Adlarını tarihe yazdırmak gayesi ile giriştikleri bu akıl almaz tren hızlandırma hadisesinin hüsranla sonuçlanması karşısında başbakan ve ahalisi medya kadar soğukkanlı değildi. İlk açıklamaların tümü panik açıklamalarıydı. Yalana sığınma çabaları, hırçınlıkları bundandı. Bakanın istifa edip etmeyeceğini soran gazeteciye haddi bildirildi! Başbakanın muhabiri azarlarken takındığı tutum tam da padişahlığına yakışıyordu. Ancak olaydaki ihmal yalanların, hırçınlıkların ardına gizlenecek örtbas edilebilecek cinsten değildi. Kazanın ardından yaralananları ziyaret etmek için Pamukovaya giden başbakan, hastanede, kocası ölmüş bir kadının feryatlarıyla karşılaştığında hırçınlığından eser yoktu. Kadın Başbakan sesimi duy! O tren kötüydü, hızlı gidemezdi diye haykırıyordu.
Başbakanın istediği oldu! Bu kaza ile adını tarihe yazdırdı. 38 kişiyi göz göre göre ölüme yollayarak!

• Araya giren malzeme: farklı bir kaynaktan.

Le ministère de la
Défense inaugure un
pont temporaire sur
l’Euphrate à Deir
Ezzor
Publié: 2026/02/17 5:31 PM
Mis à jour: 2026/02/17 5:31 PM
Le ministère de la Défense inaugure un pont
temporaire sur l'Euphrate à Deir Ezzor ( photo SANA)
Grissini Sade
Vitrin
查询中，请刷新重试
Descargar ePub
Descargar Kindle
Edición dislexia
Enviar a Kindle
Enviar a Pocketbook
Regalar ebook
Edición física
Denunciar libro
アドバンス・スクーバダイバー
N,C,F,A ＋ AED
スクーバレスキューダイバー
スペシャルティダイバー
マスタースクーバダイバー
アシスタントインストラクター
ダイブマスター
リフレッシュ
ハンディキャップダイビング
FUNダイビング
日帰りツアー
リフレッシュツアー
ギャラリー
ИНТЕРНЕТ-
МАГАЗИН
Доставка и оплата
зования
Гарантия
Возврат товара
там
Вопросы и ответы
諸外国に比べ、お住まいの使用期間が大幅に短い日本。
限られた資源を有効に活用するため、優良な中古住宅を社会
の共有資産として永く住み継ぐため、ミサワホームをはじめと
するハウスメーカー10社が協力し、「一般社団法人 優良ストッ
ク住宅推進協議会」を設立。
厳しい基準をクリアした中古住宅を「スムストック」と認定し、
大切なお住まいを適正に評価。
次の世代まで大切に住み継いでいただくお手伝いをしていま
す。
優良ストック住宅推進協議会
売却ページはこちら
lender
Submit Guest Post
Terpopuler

Ulusa sesleniş konuşmasında demiryollarındaki rehabilitasyon çalışmalarının devam edeceğini müjdeleyen başbakanın bu müjdesine sevinen olmuş mudur bilinmez. Ama padişahlığa pek hevesli başbakan bütün rahatlığı ile her ülkede olur böyle şeyler diyebiliyor. Şimdiye kadar hangi kazada bakanlar istifa etmiş diye de ekliyor. Aptallıktan mı pişkinlikten mi söylendiği pek anlaşılamayan bu sözler, bu düzende insan hayatının ne kadar ucuz olduğunu bir kez daha ortaya koyuyor.